Records shown:
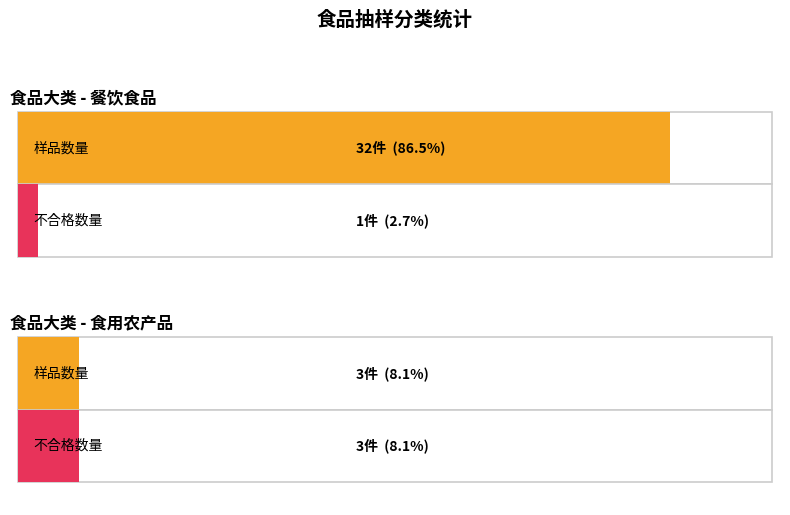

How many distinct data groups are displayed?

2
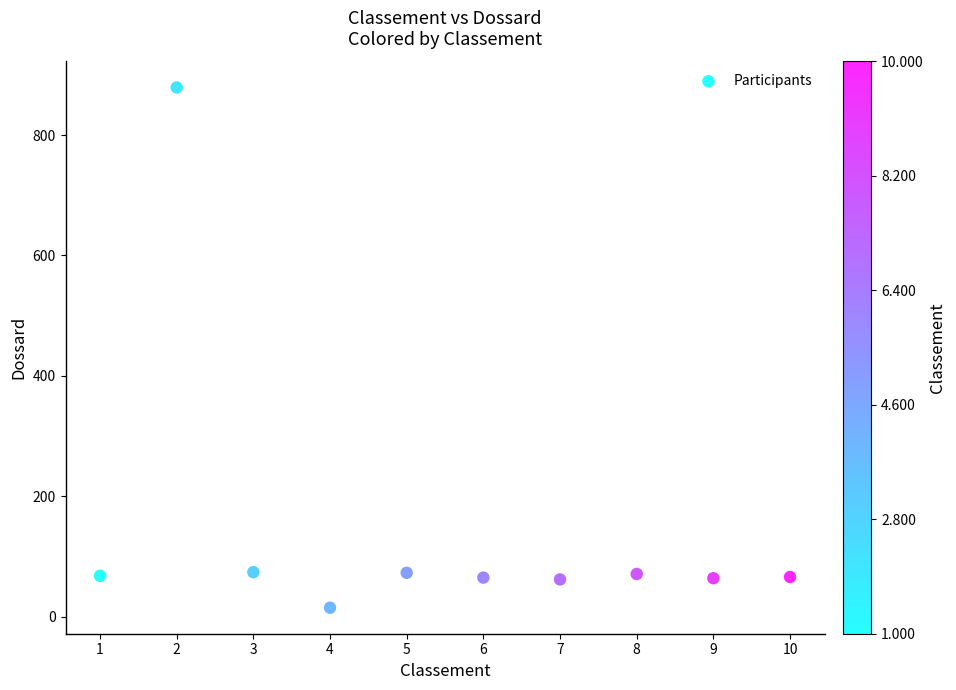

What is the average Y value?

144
--
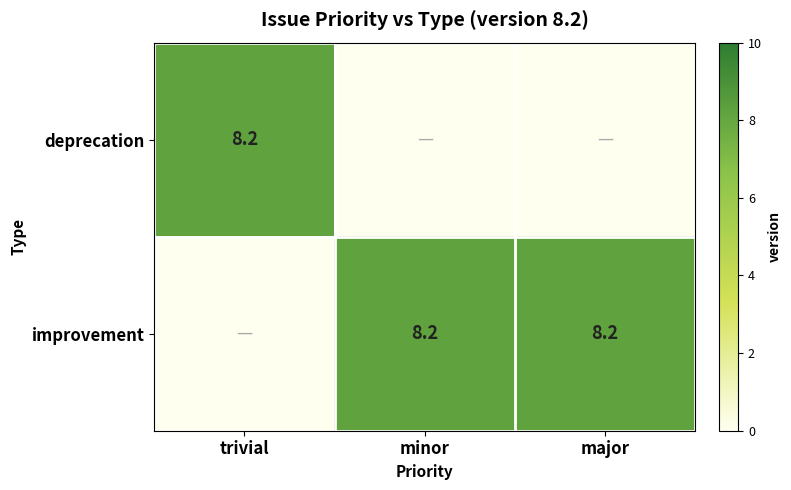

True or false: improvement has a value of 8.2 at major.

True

Brief: Write out the records from the line that contains "How many distinct data groups are displayed?" through the line that contains "What is the average Y value?", both included, with the pictures left out.

Answer space:
How many distinct data groups are displayed?

2

What is the average Y value?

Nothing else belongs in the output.